> _SOURCE DOCUMENT_:
= Beginning of Section =

Stumbled on an interesting Gist about a fact

If you could fold a piece of paper in half 50 times, its thickness will be 3/4 the distance from the Earth to the Sun (71 million miles1).

I forked the Gist and simplified it:

How many folds? 50
 1 folds, thickness = 2.000000E-04 m = 0.000000 AU
 2 folds, thickness = 4.000000E-04 m = 0.000000 AU
 3 folds, thickness = 8.000000E-04 m = 0.000000 AU
[snip]
46 folds, thickness = 7.036874E+09 m = 0.047039 AU
47 folds, thickness = 1.407375E+10 m = 0.094077 AU
48 folds, thickness = 2.814750E+10 m = 0.188154 AU
49 folds, thickness = 5.629500E+10 m = 0.376309 AU
50 folds, thickness = 1.125900E+11 m = 0.752618 AU

But I am not sure if you can fold a paper even you did get a huge piece of paper. First of all, 3/4 to our Sun, the closet planet, Mercury is about 0.4 AU from the Sun. That means the paper will burn since Mercury could be heated up to 427°C. I do not know much about astronomy, but I am pretty sure that folded paper will burn to ashes. Wait, if lack of oxygen, will it still burn?

= End of Section =

Data item
= Beginning of Section =

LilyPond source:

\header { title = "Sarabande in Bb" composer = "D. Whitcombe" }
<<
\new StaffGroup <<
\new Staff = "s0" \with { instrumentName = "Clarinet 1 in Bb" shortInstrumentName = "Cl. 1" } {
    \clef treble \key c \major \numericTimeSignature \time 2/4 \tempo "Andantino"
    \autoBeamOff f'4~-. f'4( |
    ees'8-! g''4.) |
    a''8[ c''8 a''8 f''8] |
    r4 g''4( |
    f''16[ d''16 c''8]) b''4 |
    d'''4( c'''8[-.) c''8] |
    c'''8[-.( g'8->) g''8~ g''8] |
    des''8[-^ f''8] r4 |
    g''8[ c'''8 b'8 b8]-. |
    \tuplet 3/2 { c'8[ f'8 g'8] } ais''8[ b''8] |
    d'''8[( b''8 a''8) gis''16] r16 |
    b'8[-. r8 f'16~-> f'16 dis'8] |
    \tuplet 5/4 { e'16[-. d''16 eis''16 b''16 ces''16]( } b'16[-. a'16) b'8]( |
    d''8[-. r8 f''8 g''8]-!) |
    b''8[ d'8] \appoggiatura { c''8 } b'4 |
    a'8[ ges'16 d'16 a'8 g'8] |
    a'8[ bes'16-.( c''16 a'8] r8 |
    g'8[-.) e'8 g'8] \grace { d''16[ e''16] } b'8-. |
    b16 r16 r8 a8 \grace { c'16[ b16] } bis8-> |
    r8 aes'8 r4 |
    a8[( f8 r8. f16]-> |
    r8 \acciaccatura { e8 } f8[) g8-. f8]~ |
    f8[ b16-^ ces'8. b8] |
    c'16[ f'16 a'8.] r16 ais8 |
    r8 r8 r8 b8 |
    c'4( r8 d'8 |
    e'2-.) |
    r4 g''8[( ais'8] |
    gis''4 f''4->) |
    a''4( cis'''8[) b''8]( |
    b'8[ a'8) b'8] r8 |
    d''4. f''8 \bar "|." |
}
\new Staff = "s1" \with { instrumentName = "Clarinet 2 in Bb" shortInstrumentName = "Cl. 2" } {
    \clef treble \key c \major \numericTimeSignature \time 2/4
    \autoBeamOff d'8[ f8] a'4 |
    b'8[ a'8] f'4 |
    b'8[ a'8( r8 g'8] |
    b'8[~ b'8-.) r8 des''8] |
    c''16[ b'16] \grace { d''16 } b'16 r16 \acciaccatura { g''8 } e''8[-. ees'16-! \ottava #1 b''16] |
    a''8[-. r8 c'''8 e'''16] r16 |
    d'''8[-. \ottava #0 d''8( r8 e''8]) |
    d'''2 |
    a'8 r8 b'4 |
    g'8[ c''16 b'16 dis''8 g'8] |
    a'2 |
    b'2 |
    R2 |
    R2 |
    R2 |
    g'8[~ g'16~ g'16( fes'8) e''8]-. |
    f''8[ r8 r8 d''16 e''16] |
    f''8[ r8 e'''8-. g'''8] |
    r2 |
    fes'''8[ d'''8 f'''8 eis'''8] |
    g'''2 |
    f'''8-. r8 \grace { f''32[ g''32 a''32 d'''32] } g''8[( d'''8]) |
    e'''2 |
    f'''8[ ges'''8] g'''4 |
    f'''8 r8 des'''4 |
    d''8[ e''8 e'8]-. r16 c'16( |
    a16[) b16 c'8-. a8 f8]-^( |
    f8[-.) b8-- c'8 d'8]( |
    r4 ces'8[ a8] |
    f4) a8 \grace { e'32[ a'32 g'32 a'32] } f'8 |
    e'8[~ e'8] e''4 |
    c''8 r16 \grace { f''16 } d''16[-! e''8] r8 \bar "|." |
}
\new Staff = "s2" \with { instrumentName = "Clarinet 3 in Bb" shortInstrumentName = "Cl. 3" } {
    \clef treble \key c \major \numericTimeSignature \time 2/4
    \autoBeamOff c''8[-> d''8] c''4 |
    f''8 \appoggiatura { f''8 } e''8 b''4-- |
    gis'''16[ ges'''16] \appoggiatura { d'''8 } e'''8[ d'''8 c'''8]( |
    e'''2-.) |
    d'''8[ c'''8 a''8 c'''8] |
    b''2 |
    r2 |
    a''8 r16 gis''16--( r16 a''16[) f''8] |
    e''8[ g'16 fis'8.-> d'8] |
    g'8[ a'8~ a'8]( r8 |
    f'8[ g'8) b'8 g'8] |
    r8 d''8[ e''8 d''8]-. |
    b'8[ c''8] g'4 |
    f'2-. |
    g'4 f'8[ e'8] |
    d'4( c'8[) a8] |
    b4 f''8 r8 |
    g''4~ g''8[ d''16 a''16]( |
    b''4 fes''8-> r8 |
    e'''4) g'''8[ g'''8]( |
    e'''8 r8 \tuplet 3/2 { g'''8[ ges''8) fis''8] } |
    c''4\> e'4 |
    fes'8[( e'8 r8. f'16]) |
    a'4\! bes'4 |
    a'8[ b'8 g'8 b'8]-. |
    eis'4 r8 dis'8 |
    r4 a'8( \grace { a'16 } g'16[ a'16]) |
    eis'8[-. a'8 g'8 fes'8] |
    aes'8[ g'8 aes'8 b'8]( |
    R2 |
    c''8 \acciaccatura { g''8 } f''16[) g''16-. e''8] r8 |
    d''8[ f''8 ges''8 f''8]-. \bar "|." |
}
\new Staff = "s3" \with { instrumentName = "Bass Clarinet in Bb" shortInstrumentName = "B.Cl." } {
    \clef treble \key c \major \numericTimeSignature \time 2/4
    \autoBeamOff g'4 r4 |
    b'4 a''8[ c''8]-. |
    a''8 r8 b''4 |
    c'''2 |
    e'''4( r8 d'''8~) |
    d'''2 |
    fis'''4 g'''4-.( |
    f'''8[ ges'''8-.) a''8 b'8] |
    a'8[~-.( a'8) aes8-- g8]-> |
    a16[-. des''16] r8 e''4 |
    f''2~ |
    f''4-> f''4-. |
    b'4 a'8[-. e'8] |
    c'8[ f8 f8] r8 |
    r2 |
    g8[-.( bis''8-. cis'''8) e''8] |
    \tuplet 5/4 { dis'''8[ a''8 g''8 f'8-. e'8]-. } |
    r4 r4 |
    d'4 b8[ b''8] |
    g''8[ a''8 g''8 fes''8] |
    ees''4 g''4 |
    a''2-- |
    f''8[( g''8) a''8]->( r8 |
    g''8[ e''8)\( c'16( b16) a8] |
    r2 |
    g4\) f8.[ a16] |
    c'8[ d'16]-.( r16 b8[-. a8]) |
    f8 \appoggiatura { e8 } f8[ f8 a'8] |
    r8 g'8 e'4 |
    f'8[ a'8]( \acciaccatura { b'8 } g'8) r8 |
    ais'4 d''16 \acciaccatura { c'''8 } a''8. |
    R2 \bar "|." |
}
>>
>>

= End of Section =

> _EXERCISE REQUIREMENTS_: Please continue the post about folding paper 50 times, starting right after its last sentence.

> _YOUR RESPONSE_:
If I can fold this special piece of paper without compressing, stretching, then I’d imagine that it would be like a half mood, onion-like shape to have minimal amount of paper.

So, the volume will be πr2 2h. The paper has a very long length for folding, thickness (or diameter of the disc) is 2r, and h is the last side, height of this half-disc.

Say h is also 0.1 mm as the thickness of a sheet of paper, and if 5g for a sheet of A4, then the mass of this half moon shape would be 3.963E20 kg. If it’s 10 cm, then it’s even heavier than Mercury, whose mass is 3.302E23 kg.

Anyway, it would be a very skinny half-disc looking space object and I am just too bored.

[1]I beileve it actually means AU (Astronomical unit), that is 92,955,807.3 miles, not 71 million miles, or it won’t be 3/4.